▶ [PASSAGE TO READ]:
——————

Monday 1 June 2020

Oldest Arabic poem

I love that in this ancient poem, Mot, a personification of Death from the Ancient Canaanite religion, the enemy of Baal, the Thunder, Rain God, is explicitly identified as Sun...Another proof that climate indeed has major influence on the development of religious symbolism...

This is the oldest poem in Arabic: a 3-line text recounting the cosmic battle between Mōt, the god of death, and Baʿal, the storm god as described in the Baal Cycle

It is carved in an ancient script close to Safaitic and is at least 2000 years old. The reconstructed pronunciation of the Old Arabic: the verses form a final rhyme in *ām*, with an otiose syllable in the second verse.

1) ḥagga mōtu wal-lāẓẓu ṯarām
2) fa-muyakānu layālay-uh wa-ʾaywām-uh
3) wa-hāʾ baʿalu yabītu wa-lā-hu bāta wa-mā nām

Here is what is says:

1)Mōt has held a feast; the scorner eats
2)Established is the alternation of his nights and days
3)Behold Baʿal slumbers; he slumbers indeed, but is not dead…

The transliteration and translation was done by Ahmad Al-Jallad @safaitic, Epigraphist, Philologist, Historian of Language, Ancient Near East and Pre-Islamic Arabia. 

This is what he says about the actual inscription:

"This inscription (KRS 2453) was discovered in northern Jordan by Geraldine King in 1989, published online with a preliminary reading and no translation. The text is undated but certainly pre-Islamic. Mythological material can survive millennia. The letter shapes are rather archaic, differing from both Safaitic and Hismaic in their details. I safe guess: the text is at least 2000 years old but perhaps much older"

Here is the explanation of each of the verses:

1) "Mōt has held a feast; the scorner eats"

Mōt is the West Semitic god of infertility, drought, literally "death". This line explains that Mōt reigns. Holding a feast is a mark of kingship. (Ahmad Al-Jallad)

2) "Established is the alternation of his nights and days"

This verse affirms Mōt’s dominion through a connection with this cosmic phenomenon. A similar phrase occurs in the Quran (23:80): "And it is He (Allah) who gives life and causes death, and His is the alternation of the night and the day. Then will you not reason?" (Ahmad Al-Jallad)

3) "Behold Baʿal slumbers, he slumbers indeed, but not dead…" 

A similar phrase occurs in Quran (2:255) "Allah, the Ever-Living, the Self-Subsisting by Whom all subsist, there is no god but He.  Neither slumber seizes Him, nor sleep; to Him belongs all that is in the heavens and all that is in the earth. Who is there who might intercede with Him save with His leave?" (Ahmad Al-Jallad)

——————

▶ [GIVEN PROBLEM]:
Copy the post on the oldest Arabic poem word for word, from "It is carved" to "the second verse.".

——————

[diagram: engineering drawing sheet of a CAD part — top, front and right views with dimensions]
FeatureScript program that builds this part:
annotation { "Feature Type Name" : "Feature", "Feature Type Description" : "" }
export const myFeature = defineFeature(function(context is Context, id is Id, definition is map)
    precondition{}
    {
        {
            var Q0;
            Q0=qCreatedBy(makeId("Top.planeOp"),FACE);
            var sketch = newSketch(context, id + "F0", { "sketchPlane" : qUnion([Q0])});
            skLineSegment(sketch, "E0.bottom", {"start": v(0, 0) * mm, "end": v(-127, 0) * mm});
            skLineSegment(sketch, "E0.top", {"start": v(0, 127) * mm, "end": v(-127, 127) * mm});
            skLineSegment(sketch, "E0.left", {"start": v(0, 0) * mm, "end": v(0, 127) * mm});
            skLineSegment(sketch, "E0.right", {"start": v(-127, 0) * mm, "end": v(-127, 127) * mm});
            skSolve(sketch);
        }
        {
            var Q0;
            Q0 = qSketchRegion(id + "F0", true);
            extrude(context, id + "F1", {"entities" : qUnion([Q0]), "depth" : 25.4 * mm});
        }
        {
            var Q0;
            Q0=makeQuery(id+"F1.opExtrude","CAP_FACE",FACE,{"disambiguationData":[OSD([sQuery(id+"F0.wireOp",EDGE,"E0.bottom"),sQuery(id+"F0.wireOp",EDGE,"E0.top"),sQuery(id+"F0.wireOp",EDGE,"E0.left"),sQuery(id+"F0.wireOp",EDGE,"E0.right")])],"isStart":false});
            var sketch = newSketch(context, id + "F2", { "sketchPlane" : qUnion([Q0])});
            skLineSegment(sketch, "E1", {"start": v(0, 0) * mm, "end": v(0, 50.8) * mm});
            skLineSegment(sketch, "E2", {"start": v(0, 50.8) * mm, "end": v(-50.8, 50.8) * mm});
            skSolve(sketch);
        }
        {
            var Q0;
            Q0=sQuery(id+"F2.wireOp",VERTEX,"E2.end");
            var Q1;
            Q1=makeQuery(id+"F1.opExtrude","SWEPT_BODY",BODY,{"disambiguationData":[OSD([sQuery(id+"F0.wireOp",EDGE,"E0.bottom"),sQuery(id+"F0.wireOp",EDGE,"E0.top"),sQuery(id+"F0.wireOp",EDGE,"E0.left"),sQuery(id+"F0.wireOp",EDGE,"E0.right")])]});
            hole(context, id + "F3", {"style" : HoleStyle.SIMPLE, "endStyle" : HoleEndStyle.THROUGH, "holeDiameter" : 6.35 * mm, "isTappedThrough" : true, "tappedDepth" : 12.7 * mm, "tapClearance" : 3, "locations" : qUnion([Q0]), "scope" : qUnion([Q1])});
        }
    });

——————

▶ [COMPLETED EXERCISE]:
It is carved in an ancient script close to Safaitic and is at least 2000 years old. The reconstructed pronunciation of the Old Arabic: the verses form a final rhyme in *ām*, with an otiose syllable in the second verse.